#### PROBLEM
Look through the entries below and return all lines including the word "钢琴模式".

#### DATA TO EXAMINE
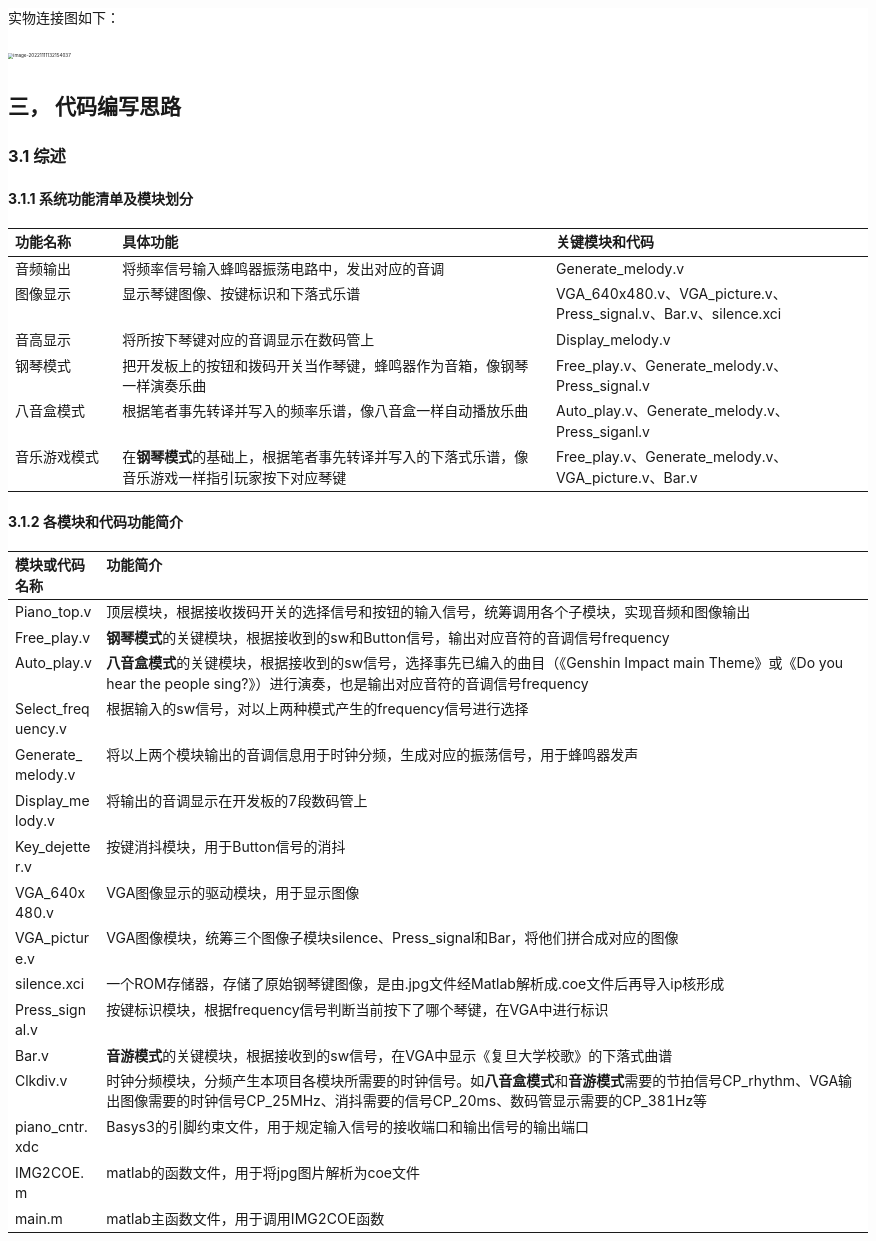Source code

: 

实物连接图如下：

<img src="https://gitee.com/feng-zhiye/images/raw/master/imgs/image-20221111132154037.png" alt="image-20221111132154037" style="zoom: 33%;" />

   

## 三， 代码编写思路



### 3.1 综述



#### 3.1.1 系统功能清单及模块划分



|功能名称|具体功能|关键模块和代码|
|:---|:---|:---|
|音频输出|将频率信号输入蜂鸣器振荡电路中，发出对应的音调|Generate_melody.v|
|图像显示|显示琴键图像、按键标识和下落式乐谱|VGA_640x480.v、VGA_picture.v、Press_signal.v、Bar.v、silence.xci|
|音高显示|将所按下琴键对应的音调显示在数码管上|Display_melody.v|
|<div style="width: 70pt">钢琴模式|把开发板上的按钮和拨码开关当作琴键，蜂鸣器作为音箱，像钢琴一样演奏乐曲|Free_play.v、Generate_melody.v、Press_signal.v|
|八音盒模式|根据笔者事先转译并写入的频率乐谱，像八音盒一样自动播放乐曲|Auto_play.v、Generate_melody.v、Press_siganl.v|
|音乐游戏模式|在**钢琴模式**的基础上，根据笔者事先转译并写入的下落式乐谱，像音乐游戏一样指引玩家按下对应琴键|Free_play.v、Generate_melody.v、VGA_picture.v、Bar.v|



#### 3.1.2 各模块和代码功能简介



|模块或代码名称|功能简介|
|:---|:---|
|Piano_top.v|顶层模块，根据接收拨码开关的选择信号和按钮的输入信号，统筹调用各个子模块，实现音频和图像输出|
|Free_play.v|**钢琴模式**的关键模块，根据接收到的sw和Button信号，输出对应音符的音调信号frequency|
|Auto_play.v|**八音盒模式**的关键模块，根据接收到的sw信号，选择事先已编入的曲目（《Genshin Impact main Theme》或《Do you hear the people sing?》）进行演奏，也是输出对应音符的音调信号frequency|
|Select_frequency.v|根据输入的sw信号，对以上两种模式产生的frequency信号进行选择|
|Generate_melody.v|将以上两个模块输出的音调信息用于时钟分频，生成对应的振荡信号，用于蜂鸣器发声|
|Display_melody.v|将输出的音调显示在开发板的7段数码管上|
|Key_dejetter.v|按键消抖模块，用于Button信号的消抖|
|VGA_640x480.v|VGA图像显示的驱动模块，用于显示图像|
|VGA_picture.v|VGA图像模块，统筹三个图像子模块silence、Press_signal和Bar，将他们拼合成对应的图像|
|silence.xci|一个ROM存储器，存储了原始钢琴键图像，是由.jpg文件经Matlab解析成.coe文件后再导入ip核形成|
|Press_signal.v|按键标识模块，根据frequency信号判断当前按下了哪个琴键，在VGA中进行标识|
|Bar.v|**音游模式**的关键模块，根据接收到的sw信号，在VGA中显示《复旦大学校歌》的下落式曲谱|
|Clkdiv.v|时钟分频模块，分频产生本项目各模块所需要的时钟信号。如**八音盒模式**和**音游模式**需要的节拍信号CP_rhythm、VGA输出图像需要的时钟信号CP_25MHz、消抖需要的信号CP_20ms、数码管显示需要的CP_381Hz等|
|piano_cntr.xdc|Basys3的引脚约束文件，用于规定输入信号的接收端口和输出信号的输出端口|
|IMG2COE.m|matlab的函数文件，用于将jpg图片解析为coe文件|
|main.m|matlab主函数文件，用于调用IMG2COE函数|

#### PROBLEM SOLUTION
|<div style="width: 70pt">钢琴模式|把开发板上的按钮和拨码开关当作琴键，蜂鸣器作为音箱，像钢琴一样演奏乐曲|Free_play.v、Generate_melody.v、Press_signal.v|
|音乐游戏模式|在**钢琴模式**的基础上，根据笔者事先转译并写入的下落式乐谱，像音乐游戏一样指引玩家按下对应琴键|Free_play.v、Generate_melody.v、VGA_picture.v、Bar.v|
|Free_play.v|**钢琴模式**的关键模块，根据接收到的sw和Button信号，输出对应音符的音调信号frequency|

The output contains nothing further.